SUZUKI - 16/05/2003

Annonceur: 
SUZUKI
Produit/Service: 
Suzuki Moto
Média: 
Quotidien
Critères d'examen: 
Décence et bon goût
Représentation de la personne/dignité humaine
Initiative: 
Consommateur
Catégorie: 
Véhicules à moteur et accessoires
Type de décision: 
Décision de modification ou d’arrêt
Date de clôture: 
Vendredi, 16 mai 2003
Description de la publicité

Une annonce montre plusieurs hommes devant la vitrine d'un showroom Suzuki très occupé à regarder attentivement une moto exposée. A la fenêtre de la maison voisine, se trouve une prostituée debout en bikini qui a un regard déçu et qui frappe à la vitre pour attirer leur attention. Texte : « Du 25 avril au 4 mai, Suzuki paie € 1000 de plus pour ta vieille moto ! » et en petits caractères : « Du vendredi 25 avril au dimanche 4 mai, ton dealer Suzuki te fait vraiment des « putain de conditions ». ……Comment résister aux « Temptation Days » de Suzuki ? ».

Motivation de la plainte

Cette publicité est choquante par la pose des personnages, irrespectueuse pour les femmes, sexiste et contraire au mot « éthique ». Elle banalise la prostitution, ainsi que le trafic d'êtres humain. Elle donne l'impression que des femmes en vitrine représente une marchandise, au même titre qu'une moto. Même au 2e degré, cette publicité est abjecte.

Position de l'annonceur

L'annonceur a fait valoir qu'il visait avec cette publicité « un peu macho », mais très humoristique la cible des hommes de 18 à 35/45 ans en associant de manière créative deux éléments co-existant dans la réalité. L'idée était que les hommes seraient plus tentés par la vue des motos et promotions Suzuki que celle d'une femme, sans vouloir assimiler cette femme à la femme en général ou à un objet. Il a souligné que cette situation est à prendre avec humour et au second degré.

Décision du Jury

Le Jury a estimé devoir recommander de ne plus diffuser l'annonce, sur base de l'art. 4 § 1 du code CCI en ce qu'elle lui paraît porter atteinte à la dignité humaine, en particulier celle de la femme.

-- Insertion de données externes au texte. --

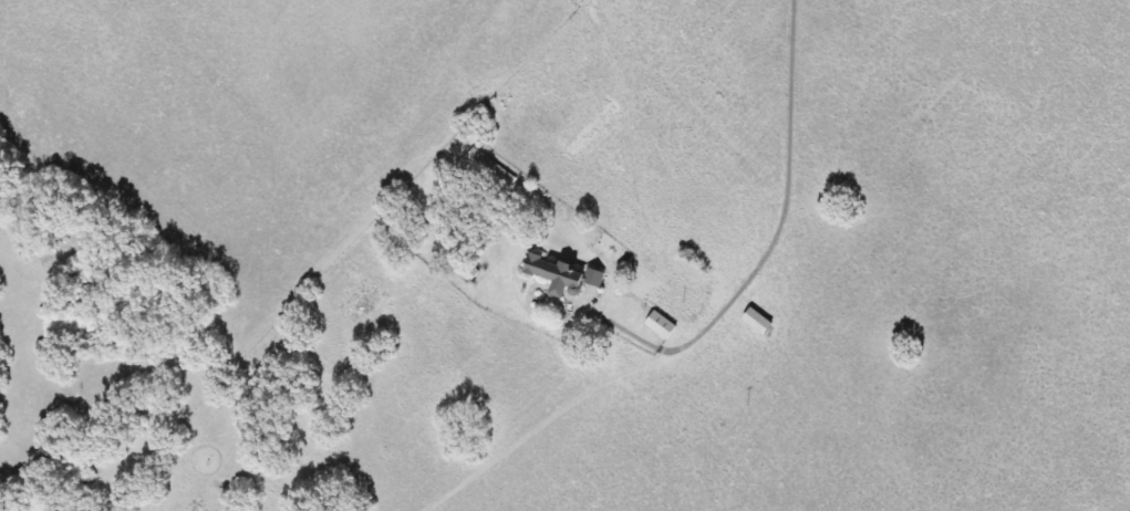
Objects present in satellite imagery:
road: (775, 233)
building: (683, 267)
building: (556, 275)
building: (751, 321)
building: (655, 324)

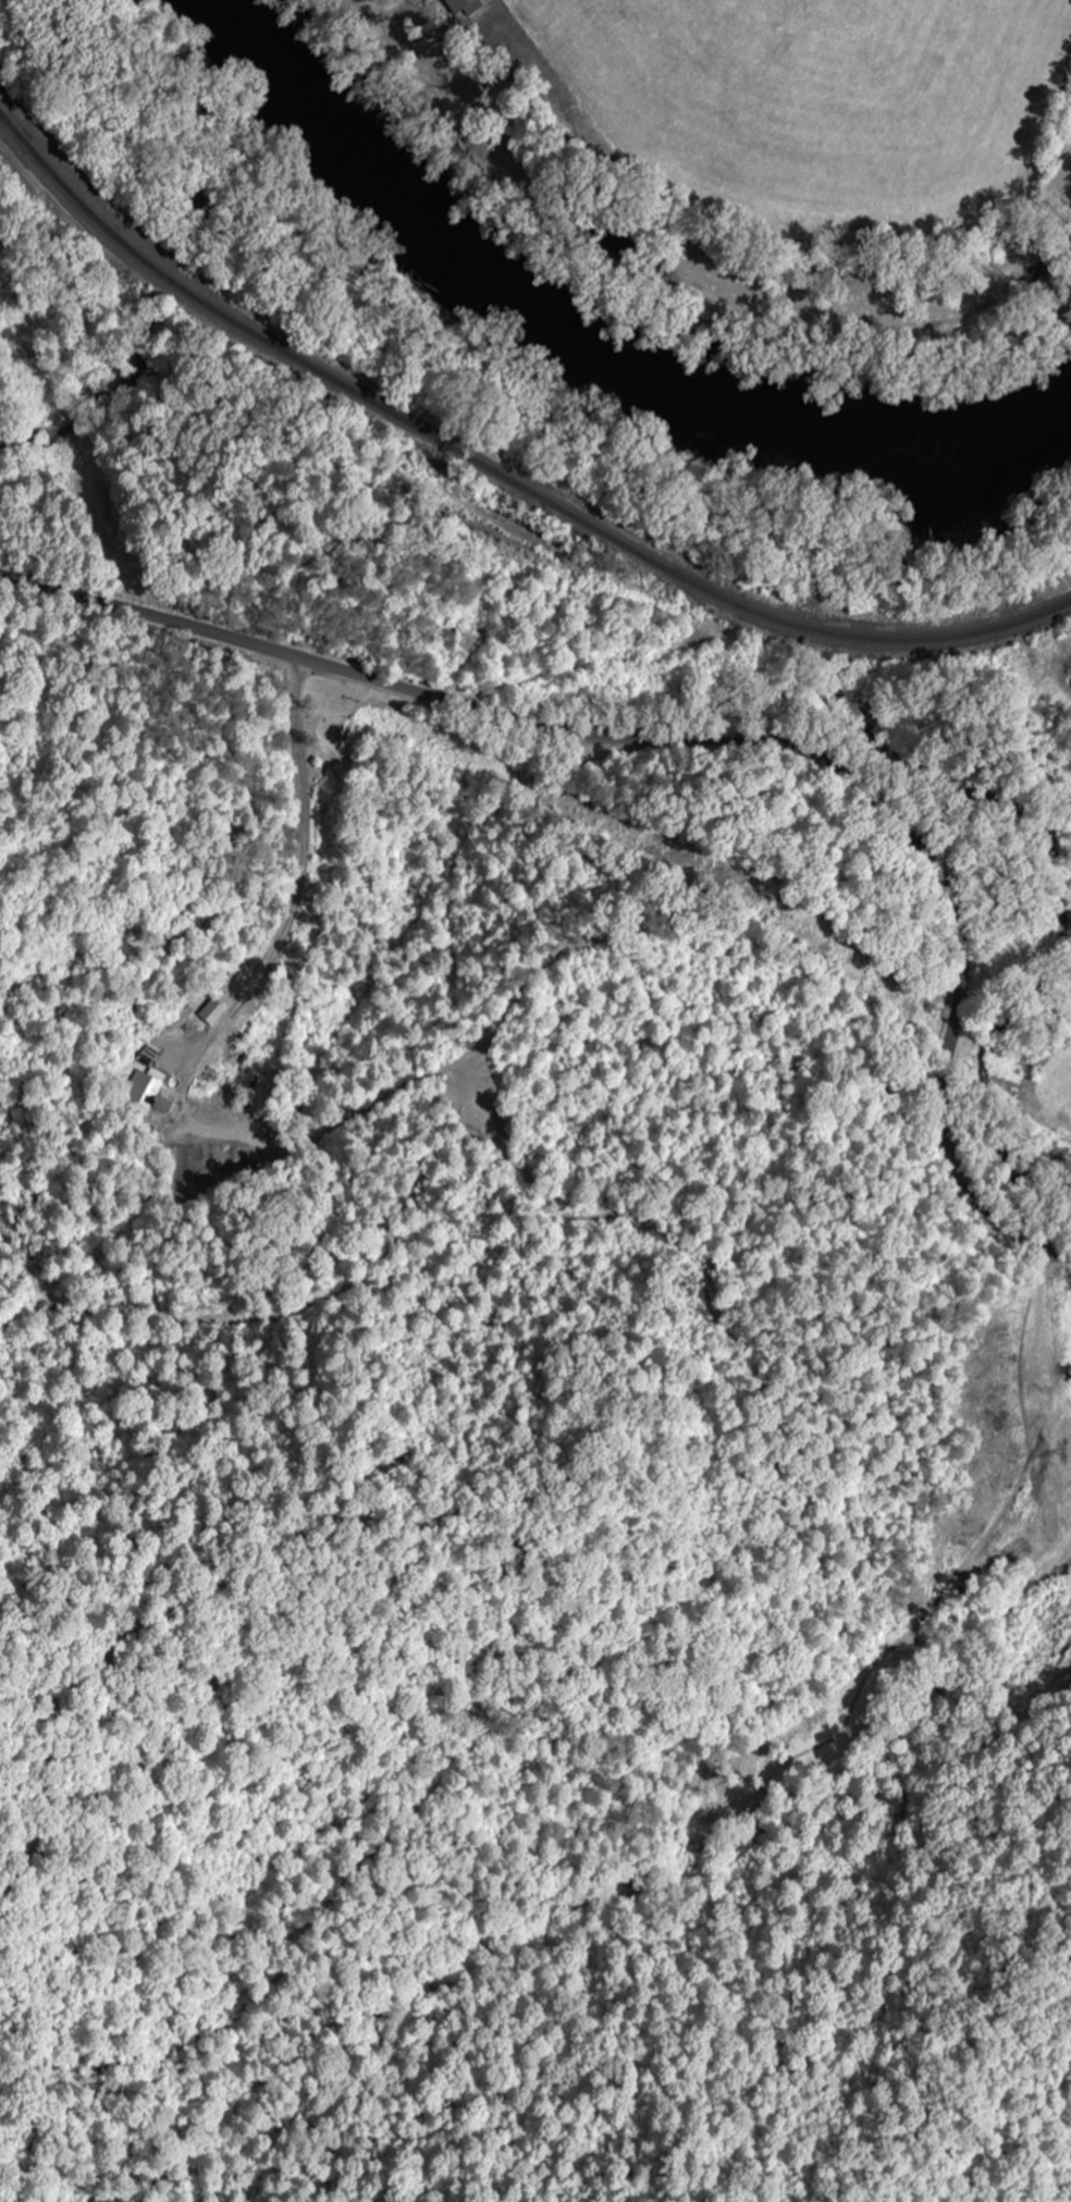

Tout en notant l'intention et la volonté de l'annonceur de donner au message un caractère humoristique au 2e degré, il a cependant considéré que la juxtaposition dans l'annonce de l'illustration (en soi non-répréhensible) d'une prostituée et de celle d'un showroom des produits peut induire une image dévalorisante de cette personne qui fait commerce de son corps et dès lors conduire à percevoir la publicité comme présentant de manière complaisante l'abus et l'exploitation des femmes que la prostitution entraîne le plus souvent, en raison du parallélisme ainsi fait entre les 2 « commerces ». A ce propos, le Jury a attiré l'attention de l'annonceur sur les recommandations relatives à la représentation de la personne qu'il a récemment émises.

Suite

L'annonceur a confirmé qu'il ne diffusera plus cette publicité et qu'il tiendra compte des réactions pour ses futures actions promotionnelles.